The key to installing tile over a formerly carpeted area is to remove as much of the adhesive as possible. Typically, carpet installers install carpet padding with thin, easily removed zigzag adhesive lines. Use a common floor scraper to scrape away the glue. Floor scrapers are made for removing drywall mud, mortar, paint and other materials; the tool perfectly suits adhesive removal. Target the thick, zigzag adhesive lines, doing your best to pry under the adhesive with the scraper's blade. Scrape the adhesive until you expose the gritty concrete surface beneath.

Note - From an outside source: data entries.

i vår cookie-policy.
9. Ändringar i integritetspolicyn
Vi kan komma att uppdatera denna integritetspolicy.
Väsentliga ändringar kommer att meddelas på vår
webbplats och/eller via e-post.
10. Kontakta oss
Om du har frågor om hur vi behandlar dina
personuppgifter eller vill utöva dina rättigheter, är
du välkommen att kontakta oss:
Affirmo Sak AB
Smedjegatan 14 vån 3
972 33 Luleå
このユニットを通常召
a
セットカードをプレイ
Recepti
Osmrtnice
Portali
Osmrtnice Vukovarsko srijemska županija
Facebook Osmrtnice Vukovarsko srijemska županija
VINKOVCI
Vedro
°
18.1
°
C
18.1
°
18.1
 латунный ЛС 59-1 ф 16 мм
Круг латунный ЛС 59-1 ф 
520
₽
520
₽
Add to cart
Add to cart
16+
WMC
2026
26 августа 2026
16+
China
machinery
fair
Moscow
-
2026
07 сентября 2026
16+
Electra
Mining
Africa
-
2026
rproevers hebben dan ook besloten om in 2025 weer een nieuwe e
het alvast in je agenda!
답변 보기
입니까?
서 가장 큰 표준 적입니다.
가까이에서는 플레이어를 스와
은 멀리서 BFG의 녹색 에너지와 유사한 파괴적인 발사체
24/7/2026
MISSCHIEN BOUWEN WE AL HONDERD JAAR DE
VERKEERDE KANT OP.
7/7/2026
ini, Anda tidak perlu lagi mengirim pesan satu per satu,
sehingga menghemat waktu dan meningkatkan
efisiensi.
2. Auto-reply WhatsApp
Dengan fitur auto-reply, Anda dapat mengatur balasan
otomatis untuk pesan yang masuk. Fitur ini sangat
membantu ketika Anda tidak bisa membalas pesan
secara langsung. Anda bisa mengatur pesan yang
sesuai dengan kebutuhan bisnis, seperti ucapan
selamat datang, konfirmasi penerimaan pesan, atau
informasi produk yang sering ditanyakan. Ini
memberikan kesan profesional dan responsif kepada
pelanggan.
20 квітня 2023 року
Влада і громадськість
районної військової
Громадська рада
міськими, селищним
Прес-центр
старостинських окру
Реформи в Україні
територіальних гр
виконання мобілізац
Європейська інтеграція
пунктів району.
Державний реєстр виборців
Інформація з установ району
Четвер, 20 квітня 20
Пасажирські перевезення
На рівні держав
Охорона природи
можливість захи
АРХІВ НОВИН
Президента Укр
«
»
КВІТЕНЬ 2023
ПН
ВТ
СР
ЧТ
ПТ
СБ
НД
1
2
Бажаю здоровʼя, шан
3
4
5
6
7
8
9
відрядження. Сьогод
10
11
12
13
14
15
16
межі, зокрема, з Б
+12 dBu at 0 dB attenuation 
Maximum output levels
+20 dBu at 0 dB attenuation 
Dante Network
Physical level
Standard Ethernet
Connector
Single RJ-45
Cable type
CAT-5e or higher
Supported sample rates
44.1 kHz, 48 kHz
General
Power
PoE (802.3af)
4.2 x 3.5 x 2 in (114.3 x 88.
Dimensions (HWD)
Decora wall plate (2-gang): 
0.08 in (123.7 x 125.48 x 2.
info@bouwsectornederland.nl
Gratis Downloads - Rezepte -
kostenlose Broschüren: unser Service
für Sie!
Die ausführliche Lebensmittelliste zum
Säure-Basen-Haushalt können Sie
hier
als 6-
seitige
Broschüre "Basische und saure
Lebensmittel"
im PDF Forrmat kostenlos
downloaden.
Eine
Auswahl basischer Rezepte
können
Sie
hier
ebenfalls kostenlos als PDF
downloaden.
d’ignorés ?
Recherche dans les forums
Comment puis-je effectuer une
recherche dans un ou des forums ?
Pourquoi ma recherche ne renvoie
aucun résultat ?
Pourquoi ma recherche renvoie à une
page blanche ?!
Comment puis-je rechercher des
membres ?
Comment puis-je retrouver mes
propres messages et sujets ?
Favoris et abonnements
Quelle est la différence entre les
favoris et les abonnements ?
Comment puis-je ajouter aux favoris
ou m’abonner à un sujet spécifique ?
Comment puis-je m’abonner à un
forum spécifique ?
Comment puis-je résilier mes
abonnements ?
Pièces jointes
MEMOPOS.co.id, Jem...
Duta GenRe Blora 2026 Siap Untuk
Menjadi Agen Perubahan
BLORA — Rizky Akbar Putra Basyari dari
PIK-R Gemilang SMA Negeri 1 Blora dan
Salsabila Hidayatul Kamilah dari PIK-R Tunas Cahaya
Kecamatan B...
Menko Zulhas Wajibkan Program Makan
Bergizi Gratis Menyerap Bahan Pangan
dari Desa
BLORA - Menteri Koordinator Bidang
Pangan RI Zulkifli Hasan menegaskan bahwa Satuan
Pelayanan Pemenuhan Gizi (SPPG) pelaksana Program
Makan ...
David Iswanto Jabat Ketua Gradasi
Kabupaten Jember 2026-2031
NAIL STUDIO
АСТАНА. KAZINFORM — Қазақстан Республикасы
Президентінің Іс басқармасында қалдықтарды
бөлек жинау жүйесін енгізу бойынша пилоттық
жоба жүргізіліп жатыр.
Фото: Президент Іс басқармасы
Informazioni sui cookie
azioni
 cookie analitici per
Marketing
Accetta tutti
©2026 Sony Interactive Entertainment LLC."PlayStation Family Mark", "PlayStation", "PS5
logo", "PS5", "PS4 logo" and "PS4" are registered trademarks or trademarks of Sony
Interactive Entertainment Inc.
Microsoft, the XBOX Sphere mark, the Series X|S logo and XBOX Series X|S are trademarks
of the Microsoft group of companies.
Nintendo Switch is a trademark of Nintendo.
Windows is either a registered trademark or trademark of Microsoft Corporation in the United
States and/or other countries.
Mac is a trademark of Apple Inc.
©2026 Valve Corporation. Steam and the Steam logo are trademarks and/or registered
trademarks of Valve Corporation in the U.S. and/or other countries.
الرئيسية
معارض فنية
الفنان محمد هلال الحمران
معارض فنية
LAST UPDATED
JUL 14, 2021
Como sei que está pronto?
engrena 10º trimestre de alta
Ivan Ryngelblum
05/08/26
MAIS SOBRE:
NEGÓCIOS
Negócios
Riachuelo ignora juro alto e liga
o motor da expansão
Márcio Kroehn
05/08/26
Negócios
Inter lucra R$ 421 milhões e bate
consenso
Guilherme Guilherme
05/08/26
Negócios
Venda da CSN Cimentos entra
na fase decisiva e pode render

Chemical Adhesive Removers
Don't use a chemical stripper to remove the adhesive. Thin-set mortar manufacturers explicitly note avoiding chemical adhesive removers, which contain chemicals that melt carpet adhesive, causing it to permeate deep into the concrete's surface. In worst-case scenarios, this may prevent a tile bond and keep you from being able to tile the floor at all.
Testing for a Good Bond
Thin-set mortar manufacturers recommend checking a concrete substrate's permeability by applying water to it. Sprinkle water on a test area. If it soaks in, chances are the substrate is ready for tile because adhesive can bond. If the water beads up and sits on the concrete, wipe it away and scrape some more. Repeat the water test until the entire floor (or stubborn adhesive areas) accepts water. Allow time for the floor to dry before installing tile.
Use special flex-blend polymer-modified thin-set mortar for tiling over preexisting carpet. Don't use a non-latex, basic thin-set mortar. Spread an anti-crack membrane over any visible substrates cracks. Before proceeding, make sure the installation surface area is free of dust and sediment. As carpet removal is a dusty job, wear a particulate dust mask and ventilate the work area.